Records
## begin

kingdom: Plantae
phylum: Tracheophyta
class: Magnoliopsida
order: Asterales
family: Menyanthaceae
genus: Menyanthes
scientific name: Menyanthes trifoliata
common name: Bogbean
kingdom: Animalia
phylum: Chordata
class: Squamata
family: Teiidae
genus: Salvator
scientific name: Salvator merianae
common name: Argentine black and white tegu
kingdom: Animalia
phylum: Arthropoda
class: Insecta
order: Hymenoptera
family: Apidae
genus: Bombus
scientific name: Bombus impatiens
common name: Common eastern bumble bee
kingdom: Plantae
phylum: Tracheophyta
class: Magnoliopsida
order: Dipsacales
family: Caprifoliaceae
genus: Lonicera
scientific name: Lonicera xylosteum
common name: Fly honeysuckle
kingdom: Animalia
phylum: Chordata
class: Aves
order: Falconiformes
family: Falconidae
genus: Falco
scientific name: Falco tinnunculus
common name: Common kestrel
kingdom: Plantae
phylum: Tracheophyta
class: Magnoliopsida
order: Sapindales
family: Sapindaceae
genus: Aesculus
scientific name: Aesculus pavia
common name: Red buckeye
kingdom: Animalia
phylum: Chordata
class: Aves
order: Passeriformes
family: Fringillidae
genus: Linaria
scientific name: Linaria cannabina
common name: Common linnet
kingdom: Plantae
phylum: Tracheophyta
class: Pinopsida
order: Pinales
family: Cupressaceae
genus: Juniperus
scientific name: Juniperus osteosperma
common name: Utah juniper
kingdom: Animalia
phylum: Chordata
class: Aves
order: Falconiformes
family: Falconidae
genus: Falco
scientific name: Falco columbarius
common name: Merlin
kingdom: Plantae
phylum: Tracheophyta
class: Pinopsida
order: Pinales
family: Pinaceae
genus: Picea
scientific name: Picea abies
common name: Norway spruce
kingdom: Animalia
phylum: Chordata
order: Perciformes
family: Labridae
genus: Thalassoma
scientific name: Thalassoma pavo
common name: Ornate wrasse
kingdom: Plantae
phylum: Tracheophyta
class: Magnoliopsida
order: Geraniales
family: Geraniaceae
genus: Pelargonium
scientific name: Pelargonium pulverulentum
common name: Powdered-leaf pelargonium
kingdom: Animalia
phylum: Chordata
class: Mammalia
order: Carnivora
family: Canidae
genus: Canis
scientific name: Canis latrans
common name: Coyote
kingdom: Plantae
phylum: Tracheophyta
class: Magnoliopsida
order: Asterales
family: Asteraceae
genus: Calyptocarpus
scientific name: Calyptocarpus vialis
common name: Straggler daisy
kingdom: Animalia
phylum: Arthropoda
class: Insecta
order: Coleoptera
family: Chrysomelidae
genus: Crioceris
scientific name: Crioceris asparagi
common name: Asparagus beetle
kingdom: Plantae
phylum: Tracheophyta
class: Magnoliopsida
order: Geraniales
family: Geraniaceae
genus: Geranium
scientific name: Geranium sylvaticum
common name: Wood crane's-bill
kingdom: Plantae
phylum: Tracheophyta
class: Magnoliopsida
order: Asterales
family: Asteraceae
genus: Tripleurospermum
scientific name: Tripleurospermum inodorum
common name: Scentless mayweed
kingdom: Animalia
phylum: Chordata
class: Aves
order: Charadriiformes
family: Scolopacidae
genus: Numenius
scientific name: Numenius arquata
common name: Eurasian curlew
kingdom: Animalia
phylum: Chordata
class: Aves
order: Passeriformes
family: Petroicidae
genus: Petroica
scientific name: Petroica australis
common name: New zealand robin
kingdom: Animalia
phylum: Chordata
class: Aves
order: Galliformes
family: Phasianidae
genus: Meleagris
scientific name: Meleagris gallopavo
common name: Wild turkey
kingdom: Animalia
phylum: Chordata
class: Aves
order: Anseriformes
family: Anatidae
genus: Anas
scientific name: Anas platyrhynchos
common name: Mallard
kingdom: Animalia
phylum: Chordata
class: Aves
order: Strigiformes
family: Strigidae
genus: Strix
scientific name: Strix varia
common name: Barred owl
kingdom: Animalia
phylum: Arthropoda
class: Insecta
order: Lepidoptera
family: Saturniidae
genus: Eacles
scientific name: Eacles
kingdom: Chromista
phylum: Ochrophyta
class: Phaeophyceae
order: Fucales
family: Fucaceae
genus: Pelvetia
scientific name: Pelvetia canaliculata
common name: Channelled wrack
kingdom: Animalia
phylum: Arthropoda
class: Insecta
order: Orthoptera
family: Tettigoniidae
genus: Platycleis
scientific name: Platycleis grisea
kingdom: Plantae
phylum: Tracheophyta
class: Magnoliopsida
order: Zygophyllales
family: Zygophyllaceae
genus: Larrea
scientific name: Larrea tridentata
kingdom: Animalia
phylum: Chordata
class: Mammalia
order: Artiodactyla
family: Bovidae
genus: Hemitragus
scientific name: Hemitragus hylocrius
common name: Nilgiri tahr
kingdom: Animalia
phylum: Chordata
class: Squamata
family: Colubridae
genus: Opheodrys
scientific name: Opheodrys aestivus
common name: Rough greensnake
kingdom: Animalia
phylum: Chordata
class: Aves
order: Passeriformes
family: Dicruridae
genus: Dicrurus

## end

GIVEN REQUEST: Copy out all the entries, changing every "common name" to "vernacular name" and leaving everything else as it is.

EXERCISE ANSWER:
kingdom: Plantae
phylum: Tracheophyta
class: Magnoliopsida
order: Asterales
family: Menyanthaceae
genus: Menyanthes
scientific name: Menyanthes trifoliata
vernacular name: Bogbean
kingdom: Animalia
phylum: Chordata
class: Squamata
family: Teiidae
genus: Salvator
scientific name: Salvator merianae
vernacular name: Argentine black and white tegu
kingdom: Animalia
phylum: Arthropoda
class: Insecta
order: Hymenoptera
family: Apidae
genus: Bombus
scientific name: Bombus impatiens
vernacular name: Common eastern bumble bee
kingdom: Plantae
phylum: Tracheophyta
class: Magnoliopsida
order: Dipsacales
family: Caprifoliaceae
genus: Lonicera
scientific name: Lonicera xylosteum
vernacular name: Fly honeysuckle
kingdom: Animalia
phylum: Chordata
class: Aves
order: Falconiformes
family: Falconidae
genus: Falco
scientific name: Falco tinnunculus
vernacular name: Common kestrel
kingdom: Plantae
phylum: Tracheophyta
class: Magnoliopsida
order: Sapindales
family: Sapindaceae
genus: Aesculus
scientific name: Aesculus pavia
vernacular name: Red buckeye
kingdom: Animalia
phylum: Chordata
class: Aves
order: Passeriformes
family: Fringillidae
genus: Linaria
scientific name: Linaria cannabina
vernacular name: Common linnet
kingdom: Plantae
phylum: Tracheophyta
class: Pinopsida
order: Pinales
family: Cupressaceae
genus: Juniperus
scientific name: Juniperus osteosperma
vernacular name: Utah juniper
kingdom: Animalia
phylum: Chordata
class: Aves
order: Falconiformes
family: Falconidae
genus: Falco
scientific name: Falco columbarius
vernacular name: Merlin
kingdom: Plantae
phylum: Tracheophyta
class: Pinopsida
order: Pinales
family: Pinaceae
genus: Picea
scientific name: Picea abies
vernacular name: Norway spruce
kingdom: Animalia
phylum: Chordata
order: Perciformes
family: Labridae
genus: Thalassoma
scientific name: Thalassoma pavo
vernacular name: Ornate wrasse
kingdom: Plantae
phylum: Tracheophyta
class: Magnoliopsida
order: Geraniales
family: Geraniaceae
genus: Pelargonium
scientific name: Pelargonium pulverulentum
vernacular name: Powdered-leaf pelargonium
kingdom: Animalia
phylum: Chordata
class: Mammalia
order: Carnivora
family: Canidae
genus: Canis
scientific name: Canis latrans
vernacular name: Coyote
kingdom: Plantae
phylum: Tracheophyta
class: Magnoliopsida
order: Asterales
family: Asteraceae
genus: Calyptocarpus
scientific name: Calyptocarpus vialis
vernacular name: Straggler daisy
kingdom: Animalia
phylum: Arthropoda
class: Insecta
order: Coleoptera
family: Chrysomelidae
genus: Crioceris
scientific name: Crioceris asparagi
vernacular name: Asparagus beetle
kingdom: Plantae
phylum: Tracheophyta
class: Magnoliopsida
order: Geraniales
family: Geraniaceae
genus: Geranium
scientific name: Geranium sylvaticum
vernacular name: Wood crane's-bill
kingdom: Plantae
phylum: Tracheophyta
class: Magnoliopsida
order: Asterales
family: Asteraceae
genus: Tripleurospermum
scientific name: Tripleurospermum inodorum
vernacular name: Scentless mayweed
kingdom: Animalia
phylum: Chordata
class: Aves
order: Charadriiformes
family: Scolopacidae
genus: Numenius
scientific name: Numenius arquata
vernacular name: Eurasian curlew
kingdom: Animalia
phylum: Chordata
class: Aves
order: Passeriformes
family: Petroicidae
genus: Petroica
scientific name: Petroica australis
vernacular name: New zealand robin
kingdom: Animalia
phylum: Chordata
class: Aves
order: Galliformes
family: Phasianidae
genus: Meleagris
scientific name: Meleagris gallopavo
vernacular name: Wild turkey
kingdom: Animalia
phylum: Chordata
class: Aves
order: Anseriformes
family: Anatidae
genus: Anas
scientific name: Anas platyrhynchos
vernacular name: Mallard
kingdom: Animalia
phylum: Chordata
class: Aves
order: Strigiformes
family: Strigidae
genus: Strix
scientific name: Strix varia
vernacular name: Barred owl
kingdom: Animalia
phylum: Arthropoda
class: Insecta
order: Lepidoptera
family: Saturniidae
genus: Eacles
scientific name: Eacles
kingdom: Chromista
phylum: Ochrophyta
class: Phaeophyceae
order: Fucales
family: Fucaceae
genus: Pelvetia
scientific name: Pelvetia canaliculata
vernacular name: Channelled wrack
kingdom: Animalia
phylum: Arthropoda
class: Insecta
order: Orthoptera
family: Tettigoniidae
genus: Platycleis
scientific name: Platycleis grisea
kingdom: Plantae
phylum: Tracheophyta
class: Magnoliopsida
order: Zygophyllales
family: Zygophyllaceae
genus: Larrea
scientific name: Larrea tridentata
kingdom: Animalia
phylum: Chordata
class: Mammalia
order: Artiodactyla
family: Bovidae
genus: Hemitragus
scientific name: Hemitragus hylocrius
vernacular name: Nilgiri tahr
kingdom: Animalia
phylum: Chordata
class: Squamata
family: Colubridae
genus: Opheodrys
scientific name: Opheodrys aestivus
vernacular name: Rough greensnake
kingdom: Animalia
phylum: Chordata
class: Aves
order: Passeriformes
family: Dicruridae
genus: Dicrurus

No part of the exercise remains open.